Write out the entries below once more, exactly.
....
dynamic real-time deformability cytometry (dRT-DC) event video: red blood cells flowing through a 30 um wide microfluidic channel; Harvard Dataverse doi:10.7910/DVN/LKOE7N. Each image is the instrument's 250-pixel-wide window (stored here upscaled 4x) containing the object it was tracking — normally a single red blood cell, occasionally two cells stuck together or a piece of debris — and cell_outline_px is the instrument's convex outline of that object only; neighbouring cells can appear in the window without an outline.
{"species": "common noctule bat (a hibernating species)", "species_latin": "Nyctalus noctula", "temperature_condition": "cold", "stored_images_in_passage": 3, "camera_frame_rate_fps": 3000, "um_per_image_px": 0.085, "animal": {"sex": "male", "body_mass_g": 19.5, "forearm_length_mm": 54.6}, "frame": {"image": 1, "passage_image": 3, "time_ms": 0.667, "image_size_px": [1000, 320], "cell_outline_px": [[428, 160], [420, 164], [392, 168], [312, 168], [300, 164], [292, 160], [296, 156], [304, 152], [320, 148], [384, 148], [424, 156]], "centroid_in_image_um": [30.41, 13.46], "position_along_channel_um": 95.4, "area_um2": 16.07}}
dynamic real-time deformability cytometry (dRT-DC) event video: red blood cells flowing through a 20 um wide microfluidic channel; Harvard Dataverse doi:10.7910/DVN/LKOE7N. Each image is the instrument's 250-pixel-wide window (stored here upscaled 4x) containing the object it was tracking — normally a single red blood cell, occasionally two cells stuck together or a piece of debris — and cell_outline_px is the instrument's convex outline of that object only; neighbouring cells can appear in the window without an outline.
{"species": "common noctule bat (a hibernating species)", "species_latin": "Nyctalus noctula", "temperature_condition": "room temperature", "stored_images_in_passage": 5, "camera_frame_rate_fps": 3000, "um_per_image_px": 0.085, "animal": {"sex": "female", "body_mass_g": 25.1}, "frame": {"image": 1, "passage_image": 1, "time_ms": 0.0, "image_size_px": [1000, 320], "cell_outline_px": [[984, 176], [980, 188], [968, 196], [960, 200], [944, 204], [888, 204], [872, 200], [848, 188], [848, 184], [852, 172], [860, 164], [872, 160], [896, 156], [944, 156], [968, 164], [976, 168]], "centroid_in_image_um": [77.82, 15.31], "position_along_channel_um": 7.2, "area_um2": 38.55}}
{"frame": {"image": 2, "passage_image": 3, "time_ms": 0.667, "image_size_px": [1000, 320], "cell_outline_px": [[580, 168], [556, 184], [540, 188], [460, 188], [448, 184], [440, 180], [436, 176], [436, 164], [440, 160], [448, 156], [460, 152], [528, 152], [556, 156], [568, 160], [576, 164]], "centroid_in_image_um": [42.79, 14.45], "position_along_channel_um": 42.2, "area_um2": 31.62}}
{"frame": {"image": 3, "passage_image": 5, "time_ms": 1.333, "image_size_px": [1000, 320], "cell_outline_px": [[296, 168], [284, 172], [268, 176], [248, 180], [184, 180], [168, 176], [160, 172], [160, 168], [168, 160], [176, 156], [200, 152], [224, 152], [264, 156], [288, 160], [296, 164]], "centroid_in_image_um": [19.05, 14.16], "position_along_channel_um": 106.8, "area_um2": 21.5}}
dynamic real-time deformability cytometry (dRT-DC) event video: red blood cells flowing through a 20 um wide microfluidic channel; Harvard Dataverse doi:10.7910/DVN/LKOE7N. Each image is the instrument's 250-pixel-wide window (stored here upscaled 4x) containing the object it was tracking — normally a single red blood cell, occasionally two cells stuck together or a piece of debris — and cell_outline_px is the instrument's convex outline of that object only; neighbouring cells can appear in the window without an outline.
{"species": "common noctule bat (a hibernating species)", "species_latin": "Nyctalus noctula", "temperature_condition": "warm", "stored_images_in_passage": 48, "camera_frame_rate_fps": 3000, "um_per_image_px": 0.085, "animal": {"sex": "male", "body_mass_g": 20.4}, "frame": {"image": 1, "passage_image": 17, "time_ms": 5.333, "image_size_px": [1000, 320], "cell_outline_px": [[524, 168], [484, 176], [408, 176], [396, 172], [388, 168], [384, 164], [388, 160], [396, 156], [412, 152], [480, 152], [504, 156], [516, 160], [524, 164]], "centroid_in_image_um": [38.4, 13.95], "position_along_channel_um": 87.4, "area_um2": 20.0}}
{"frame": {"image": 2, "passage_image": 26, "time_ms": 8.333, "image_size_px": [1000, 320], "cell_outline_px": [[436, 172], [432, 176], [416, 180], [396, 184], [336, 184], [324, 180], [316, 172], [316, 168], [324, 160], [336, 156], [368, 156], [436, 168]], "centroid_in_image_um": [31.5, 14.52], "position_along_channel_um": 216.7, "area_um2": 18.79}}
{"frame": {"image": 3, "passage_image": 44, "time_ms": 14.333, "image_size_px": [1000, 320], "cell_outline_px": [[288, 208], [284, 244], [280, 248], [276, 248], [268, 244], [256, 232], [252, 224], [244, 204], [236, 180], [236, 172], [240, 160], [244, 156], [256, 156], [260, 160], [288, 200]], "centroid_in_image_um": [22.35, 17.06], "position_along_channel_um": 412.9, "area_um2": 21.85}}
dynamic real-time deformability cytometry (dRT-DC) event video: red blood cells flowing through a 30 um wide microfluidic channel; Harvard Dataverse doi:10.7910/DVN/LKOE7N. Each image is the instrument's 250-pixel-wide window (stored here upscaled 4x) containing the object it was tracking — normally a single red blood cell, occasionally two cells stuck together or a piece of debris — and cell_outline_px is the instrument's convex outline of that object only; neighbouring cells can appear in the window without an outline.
....
Expected answer:
dynamic real-time deformability cytometry (dRT-DC) event video: red blood cells flowing through a 30 um wide microfluidic channel; Harvard Dataverse doi:10.7910/DVN/LKOE7N. Each image is the instrument's 250-pixel-wide window (stored here upscaled 4x) containing the object it was tracking — normally a single red blood cell, occasionally two cells stuck together or a piece of debris — and cell_outline_px is the instrument's convex outline of that object only; neighbouring cells can appear in the window without an outline.
{"species": "common noctule bat (a hibernating species)", "species_latin": "Nyctalus noctula", "temperature_condition": "cold", "stored_images_in_passage": 3, "camera_frame_rate_fps": 3000, "um_per_image_px": 0.085, "animal": {"sex": "male", "body_mass_g": 19.5, "forearm_length_mm": 54.6}, "frame": {"image": 1, "passage_image": 3, "time_ms": 0.667, "image_size_px": [1000, 320], "cell_outline_px": [[428, 160], [420, 164], [392, 168], [312, 168], [300, 164], [292, 160], [296, 156], [304, 152], [320, 148], [384, 148], [424, 156]], "centroid_in_image_um": [30.41, 13.46], "position_along_channel_um": 95.4, "area_um2": 16.07}}
dynamic real-time deformability cytometry (dRT-DC) event video: red blood cells flowing through a 20 um wide microfluidic channel; Harvard Dataverse doi:10.7910/DVN/LKOE7N. Each image is the instrument's 250-pixel-wide window (stored here upscaled 4x) containing the object it was tracking — normally a single red blood cell, occasionally two cells stuck together or a piece of debris — and cell_outline_px is the instrument's convex outline of that object only; neighbouring cells can appear in the window without an outline.
{"species": "common noctule bat (a hibernating species)", "species_latin": "Nyctalus noctula", "temperature_condition": "room temperature", "stored_images_in_passage": 5, "camera_frame_rate_fps": 3000, "um_per_image_px": 0.085, "animal": {"sex": "female", "body_mass_g": 25.1}, "frame": {"image": 1, "passage_image": 1, "time_ms": 0.0, "image_size_px": [1000, 320], "cell_outline_px": [[984, 176], [980, 188], [968, 196], [960, 200], [944, 204], [888, 204], [872, 200], [848, 188], [848, 184], [852, 172], [860, 164], [872, 160], [896, 156], [944, 156], [968, 164], [976, 168]], "centroid_in_image_um": [77.82, 15.31], "position_along_channel_um": 7.2, "area_um2": 38.55}}
{"frame": {"image": 2, "passage_image": 3, "time_ms": 0.667, "image_size_px": [1000, 320], "cell_outline_px": [[580, 168], [556, 184], [540, 188], [460, 188], [448, 184], [440, 180], [436, 176], [436, 164], [440, 160], [448, 156], [460, 152], [528, 152], [556, 156], [568, 160], [576, 164]], "centroid_in_image_um": [42.79, 14.45], "position_along_channel_um": 42.2, "area_um2": 31.62}}
{"frame": {"image": 3, "passage_image": 5, "time_ms": 1.333, "image_size_px": [1000, 320], "cell_outline_px": [[296, 168], [284, 172], [268, 176], [248, 180], [184, 180], [168, 176], [160, 172], [160, 168], [168, 160], [176, 156], [200, 152], [224, 152], [264, 156], [288, 160], [296, 164]], "centroid_in_image_um": [19.05, 14.16], "position_along_channel_um": 106.8, "area_um2": 21.5}}
dynamic real-time deformability cytometry (dRT-DC) event video: red blood cells flowing through a 20 um wide microfluidic channel; Harvard Dataverse doi:10.7910/DVN/LKOE7N. Each image is the instrument's 250-pixel-wide window (stored here upscaled 4x) containing the object it was tracking — normally a single red blood cell, occasionally two cells stuck together or a piece of debris — and cell_outline_px is the instrument's convex outline of that object only; neighbouring cells can appear in the window without an outline.
{"species": "common noctule bat (a hibernating species)", "species_latin": "Nyctalus noctula", "temperature_condition": "warm", "stored_images_in_passage": 48, "camera_frame_rate_fps": 3000, "um_per_image_px": 0.085, "animal": {"sex": "male", "body_mass_g": 20.4}, "frame": {"image": 1, "passage_image": 17, "time_ms": 5.333, "image_size_px": [1000, 320], "cell_outline_px": [[524, 168], [484, 176], [408, 176], [396, 172], [388, 168], [384, 164], [388, 160], [396, 156], [412, 152], [480, 152], [504, 156], [516, 160], [524, 164]], "centroid_in_image_um": [38.4, 13.95], "position_along_channel_um": 87.4, "area_um2": 20.0}}
{"frame": {"image": 2, "passage_image": 26, "time_ms": 8.333, "image_size_px": [1000, 320], "cell_outline_px": [[436, 172], [432, 176], [416, 180], [396, 184], [336, 184], [324, 180], [316, 172], [316, 168], [324, 160], [336, 156], [368, 156], [436, 168]], "centroid_in_image_um": [31.5, 14.52], "position_along_channel_um": 216.7, "area_um2": 18.79}}
{"frame": {"image": 3, "passage_image": 44, "time_ms": 14.333, "image_size_px": [1000, 320], "cell_outline_px": [[288, 208], [284, 244], [280, 248], [276, 248], [268, 244], [256, 232], [252, 224], [244, 204], [236, 180], [236, 172], [240, 160], [244, 156], [256, 156], [260, 160], [288, 200]], "centroid_in_image_um": [22.35, 17.06], "position_along_channel_um": 412.9, "area_um2": 21.85}}
dynamic real-time deformability cytometry (dRT-DC) event video: red blood cells flowing through a 30 um wide microfluidic channel; Harvard Dataverse doi:10.7910/DVN/LKOE7N. Each image is the instrument's 250-pixel-wide window (stored here upscaled 4x) containing the object it was tracking — normally a single red blood cell, occasionally two cells stuck together or a piece of debris — and cell_outline_px is the instrument's convex outline of that object only; neighbouring cells can appear in the window without an outline.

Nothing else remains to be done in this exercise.